Kids mimic us. They watch more closely than parents ever seem to count on. How many times has a parent (maybe you reading this) said inward out aloud “where did they pick that up?” Wanting to have her own ball hit her in the face again was directly reflective of my excitement at it happening on TV… While my beloved team lost… The actual negative in this story.

So how does that anecdote end up on a Health and Wellness website? As I said, kids mimic adults. They learn habits and behaviours from their parents. Good or bad, healthy or not. There is a line in a song that I grew up listening to which I will not quote because it uses language that I choose not to spread at this point in my life.
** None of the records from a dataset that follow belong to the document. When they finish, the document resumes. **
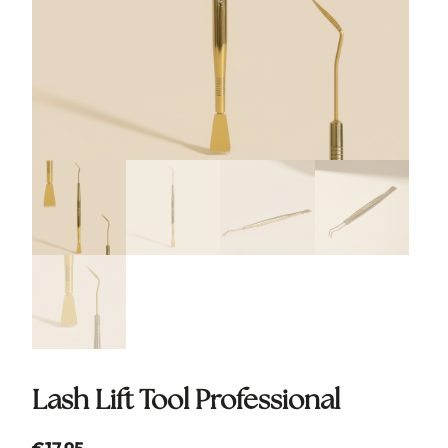
Lash Lift Tool Professional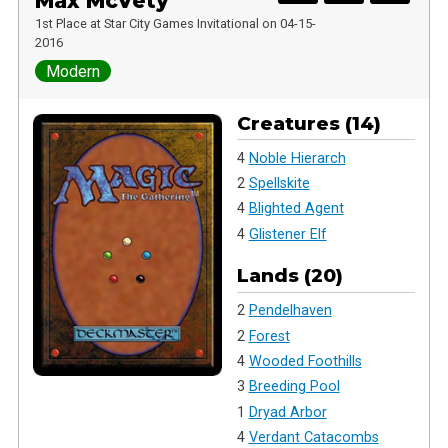
Max McVety
1st Place at Star City Games Invitational on 04-15-
2016
Modern
Creatures (14)
4
Noble Hierarch
2
Spellskite
4
Blighted Agent
4
Glistener Elf
Lands (20)
2
Pendelhaven
2
Forest
4
Wooded Foothills
3
Breeding Pool
1
Dryad Arbor
4
Verdant Catacombs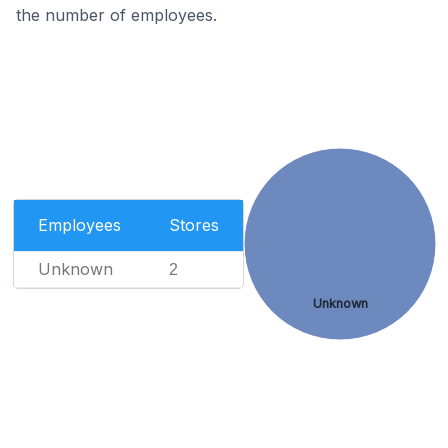
the number of employees.
Employees
Stores
Unknown
2
Unknown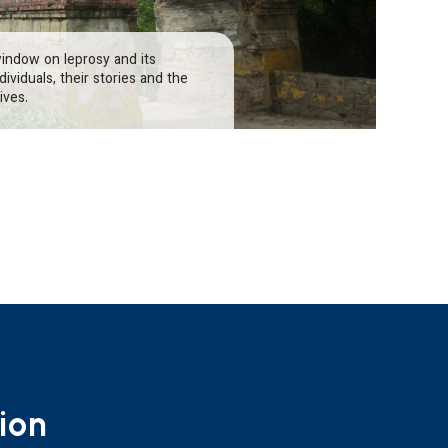
window on leprosy and its
ividuals, their stories and the
ives.
ion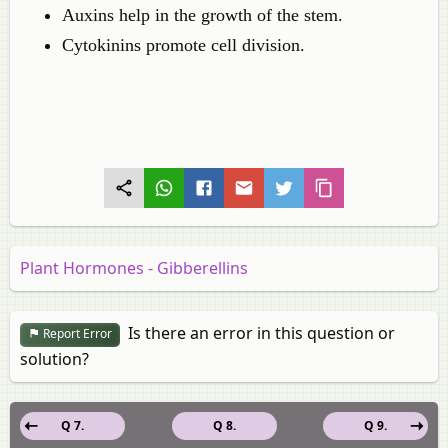
Auxins help in the growth of the stem.
Cytokinins promote cell division.
Plant Hormones - Gibberellins
Is there an error in this question or
Report Error
solution?
Q 7.
Q 8.
Q 9.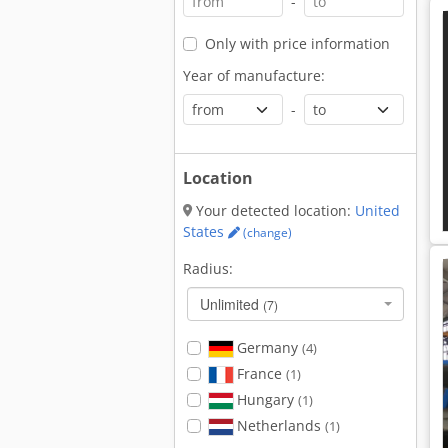
-
Only with price information
Year of manufacture:
-
Location
Your detected location:
United
States
(change)
Radius:
Unlimited
(7)
Germany
(4)
France
(1)
Hungary
(1)
Netherlands
(1)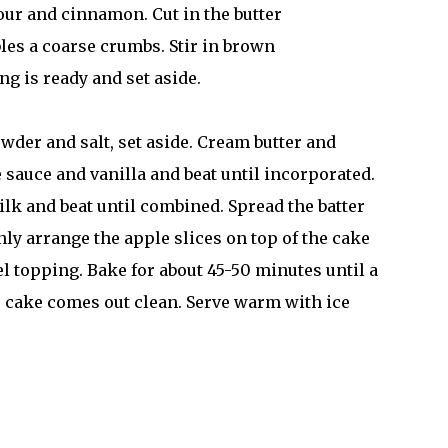
lour and cinnamon. Cut in the butter
bles a coarse crumbs. Stir in brown
ng is ready and set aside.
owder and salt, set aside. Cream butter and
e sauce and vanilla and beat until incorporated.
ilk and beat until combined. Spread the batter
nly arrange the apple slices on top of the cake
el topping. Bake for about 45-50 minutes until a
he cake comes out clean. Serve warm with ice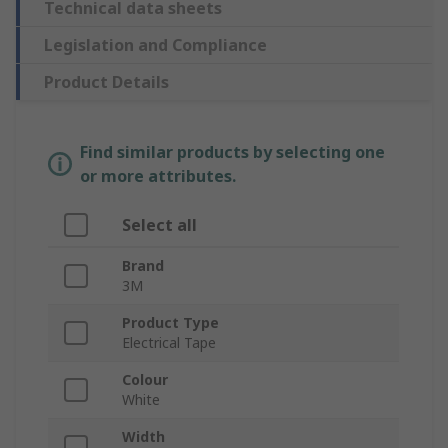
Technical data sheets
Legislation and Compliance
Product Details
Find similar products by selecting one
or more attributes.
Select all
Brand
3M
Product Type
Electrical Tape
Colour
White
Width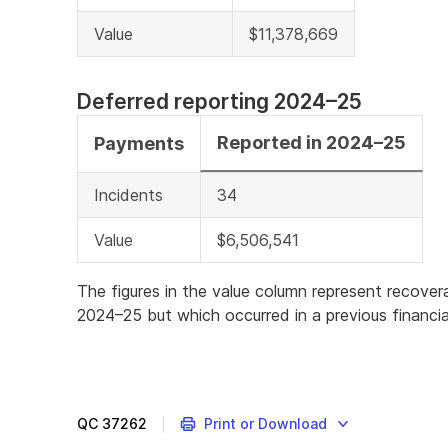
Value
$11,378,669
Deferred reporting 2024–25
Reported in 2024–25
Payments
Incidents
34
Value
$6,506,541
The figures in the value column represent recove
2024–25 but which occurred in a previous financia
QC
37262
Print or Download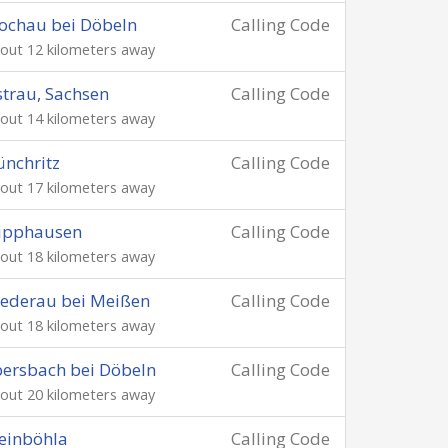
ochau bei Döbeln
Calling Code
out 12 kilometers away
trau, Sachsen
Calling Code
out 14 kilometers away
nchritz
Calling Code
out 17 kilometers away
lipphausen
Calling Code
out 18 kilometers away
ederau bei Meißen
Calling Code
out 18 kilometers away
ersbach bei Döbeln
Calling Code
out 20 kilometers away
einböhla
Calling Code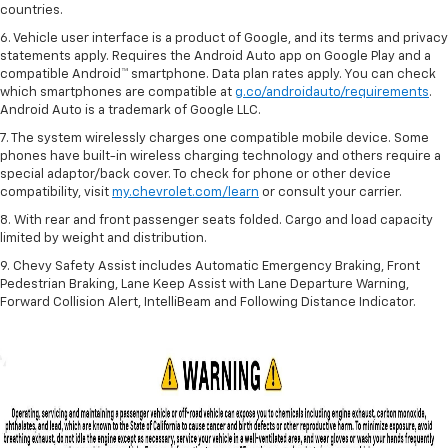
countries.
6. Vehicle user interface is a product of Google, and its terms and privacy
statements apply. Requires the Android Auto app on Google Play and a
compatible Android™ smartphone. Data plan rates apply. You can check
which smartphones are compatible at
g.co/androidauto/requirements
.
Android Auto is a trademark of Google LLC.
7. The system wirelessly charges one compatible mobile device. Some
phones have built-in wireless charging technology and others require a
special adaptor/back cover. To check for phone or other device
compatibility, visit
my.chevrolet.com/learn
or consult your carrier.
8. With rear and front passenger seats folded. Cargo and load capacity
limited by weight and distribution.
9. Chevy Safety Assist includes Automatic Emergency Braking, Front
Pedestrian Braking, Lane Keep Assist with Lane Departure Warning,
Forward Collision Alert, IntelliBeam and Following Distance Indicator.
But the gist of the entire song is that trauma gets passed down through generations and it can be a very hard cycle to put an end to.

In my experience discussing children’s nutrition or activity levels with my clients, recognizing that the parent has a set of habits and behaviours that developed from their own childhood influences is step one. This is the generational trauma that the song was speaking of. It’s not just you influencing your kids. But it has to be you to end that influence – step two.

Do not at all think that your child is the one that needs to change. They are mimicking you. If I had reacted in horror to a face-save, I highly doubt my daughter would have had so much fun in the aforementioned scenario. If my wife and I didn’t drink water multiple times a day, I would imagine I would never hear the little voices in our house say “can I have some water, please?” And on the less healthy side, if Grandpa didn’t love buying Timbits for the grandkids so much, they would likely not state that as the main reason for us going to the golf course. But hey, if a couple of timbits gets them walking the course with me, there are probably worse things in life.